At the centre was a weighted scoring engine.

Not a mystical black box. Not a single confidence number conjured from nowhere. A sum of named signals:

  • title similarity
  • episode alignment
  • runtime distance
  • channel and scheduling context
  • source quality
  • conflict penalties

Each signal contributed to a score, and the score was stored with a breakdown. If a candidate won because runtime was near-perfect but title similarity was only mediocre, you could see that. If two candidates were nearly tied and one lost because an episode rule penalised it, you could see that too.

This sounds obvious written down. It is still worth insisting on.

Systems become supportable when they leave a trail.

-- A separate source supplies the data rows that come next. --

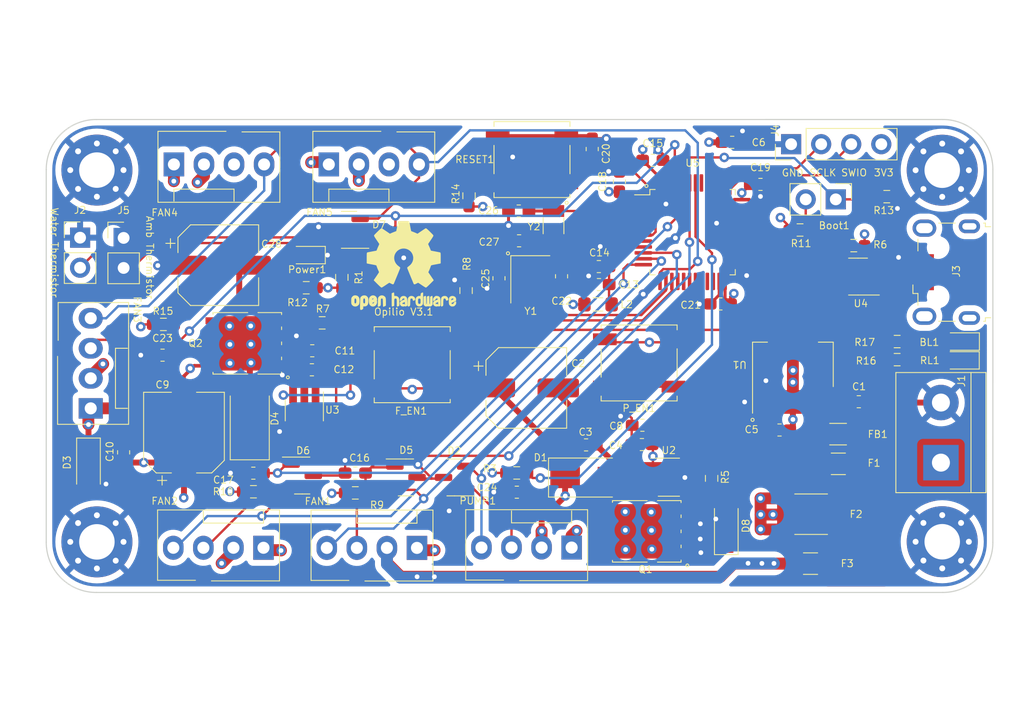
<source format=kicad_pcb>
(kicad_pcb (version 20211014) (generator pcbnew)

  (general
    (thickness 1.566)
  )

  (paper "A4")
  (title_block
    (title "Opilio")
    (date "2022-06-19")
    (rev "V3")
    (comment 4 "AISLER Project ID: OUFPYPMX")
  )

  (layers
    (0 "F.Cu" signal)
    (1 "In1.Cu" power "GND")
    (2 "In2.Cu" power "3V3")
    (31 "B.Cu" signal)
    (32 "B.Adhes" user "B.Adhesive")
    (33 "F.Adhes" user "F.Adhesive")
    (34 "B.Paste" user)
    (35 "F.Paste" user)
    (36 "B.SilkS" user "B.Silkscreen")
    (37 "F.SilkS" user "F.Silkscreen")
    (38 "B.Mask" user)
    (39 "F.Mask" user)
    (40 "Dwgs.User" user "User.Drawings")
    (41 "Cmts.User" user "User.Comments")
    (42 "Eco1.User" user "User.Eco1")
    (43 "Eco2.User" user "User.Eco2")
    (44 "Edge.Cuts" user)
    (45 "Margin" user)
    (46 "B.CrtYd" user "B.Courtyard")
    (47 "F.CrtYd" user "F.Courtyard")
    (48 "B.Fab" user)
    (49 "F.Fab" user)
    (50 "User.1" user)
    (51 "User.2" user)
    (52 "User.3" user)
    (53 "User.4" user)
    (54 "User.5" user)
    (55 "User.6" user)
    (56 "User.7" user)
    (57 "User.8" user)
    (58 "User.9" user)
  )

  (setup
    (stackup
      (layer "F.SilkS" (type "Top Silk Screen") (color "White"))
      (layer "F.Paste" (type "Top Solder Paste"))
      (layer "F.Mask" (type "Top Solder Mask") (color "Green") (thickness 0.01))
      (layer "F.Cu" (type "copper") (thickness 0.018))
      (layer "dielectric 1" (type "core") (thickness 0.48) (material "FR4") (epsilon_r 4.5) (loss_tangent 0.02))
      (layer "In1.Cu" (type "copper") (thickness 0.035))
      (layer "dielectric 2" (type "prepreg") (thickness 0.48) (material "FR4") (epsilon_r 4.5) (loss_tangent 0.02))
      (layer "In2.Cu" (type "copper") (thickness 0.035))
      (layer "dielectric 3" (type "core") (thickness 0.48) (material "FR4") (epsilon_r 4.5) (loss_tangent 0.02))
      (layer "B.Cu" (type "copper") (thickness 0.018))
      (layer "B.Mask" (type "Bottom Solder Mask") (thickness 0.01))
      (layer "B.Paste" (type "Bottom Solder Paste"))
      (layer "B.SilkS" (type "Bottom Silk Screen"))
      (copper_finish "HAL lead-free")
      (dielectric_constraints no)
      (castellated_pads yes)
    )
    (pad_to_mask_clearance 0)
    (pcbplotparams
      (layerselection 0x00010fc_ffffffff)
      (disableapertmacros false)
      (usegerberextensions true)
      (usegerberattributes false)
      (usegerberadvancedattributes false)
      (creategerberjobfile false)
      (svguseinch false)
      (svgprecision 6)
      (excludeedgelayer true)
      (plotframeref false)
      (viasonmask false)
      (mode 1)
      (useauxorigin false)
      (hpglpennumber 1)
      (hpglpenspeed 20)
      (hpglpendiameter 15.000000)
      (dxfpolygonmode true)
      (dxfimperialunits true)
      (dxfusepcbnewfont true)
      (psnegative false)
      (psa4output false)
      (plotreference true)
      (plotvalue false)
      (plotinvisibletext false)
      (sketchpadsonfab false)
      (subtractmaskfromsilk true)
      (outputformat 1)
      (mirror false)
      (drillshape 0)
      (scaleselection 1)
      (outputdirectory "gerber")
    )
  )

  (net 0 "")
  (net 1 "BOOT0")
  (net 2 "Net-(Boot1-Pad2)")
  (net 3 "OSCOUT")
  (net 4 "GND")
  (net 5 "OSCIN")
  (net 6 "CIN")
  (net 7 "COUT")
  (net 8 "Net-(C1-Pad1)")
  (net 9 "VDDA")
  (net 10 "+12VF(F)")
  (net 11 "+12VF(P)")
  (net 12 "PWM_READ1")
  (net 13 "PWM_READ3")
  (net 14 "PWM_READ2")
  (net 15 "PWM_READ4")
  (net 16 "FAN_GND")
  (net 17 "PUMP_GND")
  (net 18 "+12V")
  (net 19 "Net-(F1-Pad2)")
  (net 20 "+5V")
  (net 21 "USB_CON_D-")
  (net 22 "USB_CON_D+")
  (net 23 "SWCLK")
  (net 24 "SWIO")
  (net 25 "THERM_READ_W")
  (net 26 "PWM_OUT1")
  (net 27 "PWM_OUT3")
  (net 28 "PWM_OUT2")
  (net 29 "PWM_OUT4")
  (net 30 "Net-(Power1-Pad2)")
  (net 31 "Net-(Q1-Pad4)")
  (net 32 "Net-(Q2-Pad4)")
  (net 33 "USB_D+")
  (net 34 "USB_D-")
  (net 35 "FAN_EN")
  (net 36 "PUMP_EN")
  (net 37 "Net-(C20-Pad1)")
  (net 38 "unconnected-(J3-Pad4)")
  (net 39 "Net-(R5-Pad2)")
  (net 40 "Net-(R7-Pad2)")
  (net 41 "unconnected-(U5-Pad2)")
  (net 42 "THERM_READ_A")
  (net 43 "unconnected-(U5-Pad16)")
  (net 44 "unconnected-(U5-Pad17)")
  (net 45 "unconnected-(U5-Pad18)")
  (net 46 "unconnected-(U5-Pad19)")
  (net 47 "unconnected-(U5-Pad20)")
  (net 48 "unconnected-(U5-Pad21)")
  (net 49 "unconnected-(U5-Pad22)")
  (net 50 "RED_LED")
  (net 51 "unconnected-(U5-Pad29)")
  (net 52 "unconnected-(U5-Pad30)")
  (net 53 "unconnected-(U5-Pad31)")
  (net 54 "unconnected-(U5-Pad38)")
  (net 55 "unconnected-(U5-Pad39)")
  (net 56 "unconnected-(U5-Pad40)")
  (net 57 "unconnected-(U5-Pad41)")
  (net 58 "unconnected-(FAN4-Pad3)")
  (net 59 "unconnected-(FAN5-Pad3)")
  (net 60 "BLUE_LED")
  (net 61 "Net-(BL1-Pad2)")
  (net 62 "Net-(R16-Pad2)")
  (net 63 "+3.3V")
  (net 64 "unconnected-(J3-Pad6)")

  (footprint "Capacitor_SMD:C_0603_1608Metric_Pad1.08x0.95mm_HandSolder" (layer "F.Cu") (at 139.77 131.52))

  (footprint "Capacitor_SMD:C_0603_1608Metric_Pad1.08x0.95mm_HandSolder" (layer "F.Cu") (at 109.83 119.93))

  (footprint "Package_TO_SOT_SMD:SOT-23" (layer "F.Cu") (at 134.51 130.27 180))

  (footprint "Resistor_SMD:R_0603_1608Metric_Pad0.98x0.95mm_HandSolder" (layer "F.Cu") (at 171.91 118.78))

  (footprint "Custom:PDFN-8_L5.6-W5.2-P1.27-LS6.1-BL" (layer "F.Cu") (at 150.76 134.83 90))

  (footprint "Package_TO_SOT_SMD:SOT-23" (layer "F.Cu") (at 121.63 130.11))

  (footprint "Capacitor_SMD:CP_Elec_6.3x7.7" (layer "F.Cu") (at 140.57 122.7))

  (footprint "Capacitor_SMD:C_0603_1608Metric_Pad1.08x0.95mm_HandSolder" (layer "F.Cu") (at 106.54 128.15 -90))

  (footprint "Custom:FanPinHeader_1x04_P2.54mm_Vertical_no_hole" (layer "F.Cu") (at 131.33 136.43 180))

  (footprint "Capacitor_SMD:C_0603_1608Metric_Pad1.08x0.95mm_HandSolder" (layer "F.Cu") (at 148.44 105.25 90))

  (footprint "Custom:USB_Micro-B_Wuerth_629105150521_narrow_holes" (layer "F.Cu") (at 176.065 112.915 90))

  (footprint "Capacitor_SMD:C_0603_1608Metric_Pad1.08x0.95mm_HandSolder" (layer "F.Cu") (at 168.67 123.87))

  (footprint "Capacitor_SMD:C_0603_1608Metric_Pad1.08x0.95mm_HandSolder" (layer "F.Cu") (at 146.7 112.44 180))

  (footprint "Capacitor_SMD:C_0603_1608Metric_Pad1.08x0.95mm_HandSolder" (layer "F.Cu") (at 150.38 125.86))

  (footprint "Resistor_SMD:R_0603_1608Metric_Pad0.98x0.95mm_HandSolder" (layer "F.Cu") (at 168.24452 110.66548 180))

  (footprint "LED_SMD:LED_0603_1608Metric_Pad1.05x0.95mm_HandSolder" (layer "F.Cu") (at 177.19 120.37 180))

  (footprint "Capacitor_SMD:C_0603_1608Metric_Pad1.08x0.95mm_HandSolder" (layer "F.Cu") (at 143.55 113.26 90))

  (footprint "Capacitor_SMD:C_0603_1608Metric_Pad1.08x0.95mm_HandSolder" (layer "F.Cu") (at 122.48 119.56))

  (footprint "Resistor_SMD:R_0603_1608Metric_Pad0.98x0.95mm_HandSolder" (layer "F.Cu") (at 135.73 106.45 90))

  (footprint "Fuse:Fuse_1812_4532Metric_Pad1.30x3.40mm_HandSolder" (layer "F.Cu") (at 164.64 133.38))

  (footprint "Connector_PinHeader_2.54mm:PinHeader_1x02_P2.54mm_Vertical" (layer "F.Cu") (at 106.54 110.015))

  (footprint "Custom:TerminalBlock_bornier-2_P5.08mm" (layer "F.Cu") (at 175.61 129.02 90))

  (footprint "MountingHole:MountingHole_3mm_Pad_Via" (layer "F.Cu") (at 175.72 135.71))

  (footprint "Connector_PinHeader_2.54mm:PinHeader_1x02_P2.54mm_Vertical" (layer "F.Cu") (at 102.86 109.995))

  (footprint "Custom:FanPinHeader_1x04_P2.54mm_Vertical_no_hole" (layer "F.Cu") (at 144.4 136.4 180))

  (footprint "Symbol:OSHW-Logo2_9.8x8mm_SilkScreen" (layer "F.Cu") (at 130.21 112.34))

  (footprint "Capacitor_SMD:C_0603_1608Metric_Pad1.08x0.95mm_HandSolder" (layer "F.Cu") (at 151.26 103.45))

  (footprint "Resistor_SMD:R_0603_1608Metric_Pad0.98x0.95mm_HandSolder" (layer "F.Cu") (at 156.23 130.35 90))

  (footprint "MountingHole:MountingHole_3mm_Pad_Via" (layer "F.Cu") (at 175.72 104.29))

  (footprint "Package_TO_SOT_SMD:SOT-23-5_HandSoldering" (layer "F.Cu") (at 121.81 124.59 -90))

  (footprint "Custom:SW_Push_7x4.5" (layer "F.Cu") (at 130.93 120.74))

  (footprint "Capacitor_SMD:C_0603_1608Metric_Pad1.08x0.95mm_HandSolder" (layer "F.Cu") (at 126.12 129.9))

  (footprint "Connector_PinHeader_2.54mm:PinHeader_1x04_P2.54mm_Vertical" (layer "F.Cu") (at 162.95 102.09 90))

  (footprint "Capacitor_SMD:CP_Elec_6.3x7.7" (layer "F.Cu") (at 111.64 126.48 90))

  (footprint "Crystal:Crystal_SMD_3215-2Pin_3.2x1.5mm" (layer "F.Cu") (at 142.87 108.99 90))

  (footprint "Capacitor_SMD:C_0603_1608Metric_Pad1.08x0.95mm_HandSolder" (layer "F.Cu") (at 117.5 129.91))

  (footprint "Resistor_SMD:R_0603_1608Metric_Pad0.98x0.95mm_HandSolder" (layer "F.Cu") (at 139.76 129.89))

  (footprint "Package_TO_SOT_SMD:SOT-23-6" (layer "F.Cu") (at 168.60452 113.28548 180))

  (footprint "Diode_SMD:D_SOD-123" (layer "F.Cu") (at 103.57 129.19 -90))

  (footprint "Resistor_SMD:R_0603_1608Metric_Pad0.98x0.95mm_HandSolder" (layer "F.Cu") (at 121.9725 114.23 180))

  (footprint "Fuse:Fuse_1206_3216Metric_Pad1.42x1.75mm_HandSolder" (layer "F.Cu") (at 166.94 129.12))

  (footprint "Capacitor_SMD:C_0603_1608Metric_Pad1.08x0.95mm_HandSolder" (layer "F.Cu") (at 150.34 127.49))

  (footprint "Custom:PDFN-8_L5.6-W5.2-P1.27-LS6.1-BL" (layer "F.Cu") (at 117 118.93 90))

  (footprint "Custom:SW_Push_7x4.5" (layer "F.Cu") (at 150.105 120.59 180))

  (footprint "LED_SMD:LED_0603_1608Metric_Pad1.05x0.95mm_HandSolder" (layer "F.Cu")
    (tedit 5F68FEF1) (tstamp 927c4230-0080-40b5-8af7-c4c88c16a578)
    (at 177.2 118.78 180)
    (descr "LED SMD 0603 (1608 Metric), square (rectangular) end terminal, IPC_7351 nominal, (Body size source: http://www.tortai-tech.com/upload/download/2011102023233369053.pdf), generated with kicad-footprint-generator")
    (tags "LED handsolder")
    (property "Sheetfile" "opilio3.kicad_sch")
    (property "Sheetname" "")
    (path "/ff127e01-9618-4267-ba34-d9464770c5ab")
    (attr smd)
    (fp_text reference "BL1" (at 2.57 -0.06 unlocked) (layer "F.SilkS")
      (effects (font (size 0.6 0.6) (thickness 0.08)))
      (tstamp 90130c97-42b3-4b65-a22b-7a1244b79edc)
    )
    (fp_text value "Blue" (at 0 1.43 unlocked) (layer "F.Fab")
      (effects (font (size 1 1) (thickness 0.15)))
      (tstamp 7076a84d-e098-4a69-bfb4-bbc6ba0b4223)
    )
    (fp_text user "${REFERENCE}" (at 0 0 unlocked) (layer "F.Fab")
      (effects (font (size 1 1) (thickness 0.15)))
      (tstamp e174fee6-3bac-4d24-b9b6-4a2c12c2423b)
    )
    (fp_line (start -1.66 -0.735) (end -1.66 0.735) (layer "F.SilkS") (width 0.08) (tstamp 23d97815-2e0e-4b61-ac37-e716d4b621eb))
    (fp_line (start 0.8 -0.735) (end -1.66 -0.735) (layer "F.SilkS") (width 0.08) (tstamp 2e0566cf-689a-48c0-9c8d-d00c44563a47))
    (fp_line (start -1.66 0.735) (end 0.8 0.735) (layer "F.SilkS") (width 0.08) (tstamp 7ea09c05-3f76-40a3-8dc0-cf90ce7ebf45))
    (fp_line (start -1.65 -0.73) (end 1.65 -0.73) (layer "F.CrtYd") (width 0.05) (tstamp 0345d800-8473-4ccc-becc-1699fbda1a21))
    (fp_line (start 1.65 0.73) (end -1.65 0.73) (layer "F.CrtYd") (width 0.05) (tstamp 9c3fad90-9d6d-49f4-a0e2-bd1426789516))
    (fp_line (start -1.65 0.73) (end -1.65 -0.73) (layer "F.CrtYd") (width 0.05) (tstamp a778c0c9-a6f4-41e8-9aee-41b9b14f1d9b))
    (fp_line (start 1.65 -0.73) (end 1.65 0.73) (layer "F.CrtYd") (width 0.05) (tstamp c10109f6-287b-4ba0-9f9f-d53a68c2b695))
    (fp_line (start 0.8 0.4) (end 0.8 -0.4) (layer "F.Fab") (width 0.1) (tstamp 133f26c2-a584-4621-8f1c-85a59290f9d9))
    (fp_line (start -0.5 -0.4) (end -0.8 -0.1) (layer "F.Fab") (width 0.1) (tstamp 3322ec17-bb9f-40ae-956a-e566e9dd7961))
    (fp_line (start 0.8 -0.4) (end -0.5 -0.4) (layer "F.Fab") (width 0.1) (tstamp 3e8302bc-17cd-4fba-83ec-fe5ed5d7c373))
    (fp_line (start -0.8 -0.1) (end -0.8 0.4) (layer "F.Fab") (width 0.1) (tstamp 41044794-349d-402d-b08a-5af66701fd63))
    (fp_line (start -0.8 0.4) (end 0.8 0.4) (layer "F.Fab") (width 0.1) (tstamp cdea81d7-48a6-483b-a072-c6a50e818e7a))
    (
... [1134993 chars truncated]
</source>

What the audit trail needed to answer

I kept coming back to a few practical questions:

  1. Why did we match this record at all?
  2. Why this candidate and not the next closest one?
  3. Which inputs were missing or weak?
  4. What would a reviewer need to correct in order to improve future runs?

That drove the shape of the data we persisted. The scoring output was not just winner_id and score. It included structured reasons, penalty markers, and enough context that QA could inspect a decision without rebuilding the whole run in their head.

That gave us a few immediate benefits:

  • debugging was faster because bad matches had a visible failure surface
  • product conversations became more concrete because we could talk about signals, not vibes
  • reviewer decisions could become training data for future refinement instead of disappearing into email threads

The trick is not just "be accurate"

Accuracy matters, but production matching work is usually multi-objective.

You want:

  • acceptable precision and recall
  • deterministic reruns
  • explainability for edge cases
  • a review loop that fits real operational time

If you optimise only for aggregate accuracy, you can still produce a system that people distrust.

In practice, some of the best improvements came from making the decision process legible:

  • confidence bands instead of pretending every result was equally certain
  • explicit conflict detection
  • clear "no match" outcomes rather than forcing a weak winner
  • reviewer tooling that made suspicious cases easy to inspect

That last point matters more than it sounds. A matcher is not just a model or a rules engine. It is also the workflow around disputed decisions.

Human review should not be an apology layer

A lot of software treats review as a euphemism for "somebody will clean this up later."

I wanted review to act as a force multiplier instead.

That meant a reviewer seeing:

  • the top candidates
  • the score breakdown
  • the decisive penalties
  • enough metadata context to make a fast decision

And when a reviewer marked something as correct, incorrect, or no match, that outcome became a durable signal. Not just a one-off fix.

This is one of the places where AI-adjacent work and normal systems engineering overlap in a healthy way. You do not need to jump straight to a model to benefit from feedback loops. You can start by making your existing deterministic system measurable and inspectable.

A note on "intelligence"

People often ask whether a matcher like this should eventually become an ML problem.

Maybe. But I think there is a more useful ordering:

  1. make the deterministic system explicit
  2. persist the evidence
  3. build the review loop
  4. learn where the ambiguity actually lives

Only then does it make sense to ask where probabilistic methods would add value.

If you skip those steps, you end up with a system that is harder to reason about and still weak operationally.

If you do them first, you create a clean runway for future ML work, because you already have labelled outcomes, score histories, and a decent picture of the problem surface.

What I like about this kind of system

It sits in an interesting zone between product, infrastructure, and decision science.

The code matters. The data model matters. The reviewer interface matters. The logging matters. Each part changes how much trust the organisation can place in the output.

And trust, in this kind of internal software, is usually the whole game.

If a system can explain itself, people use it sooner, challenge it better, and improve it faster.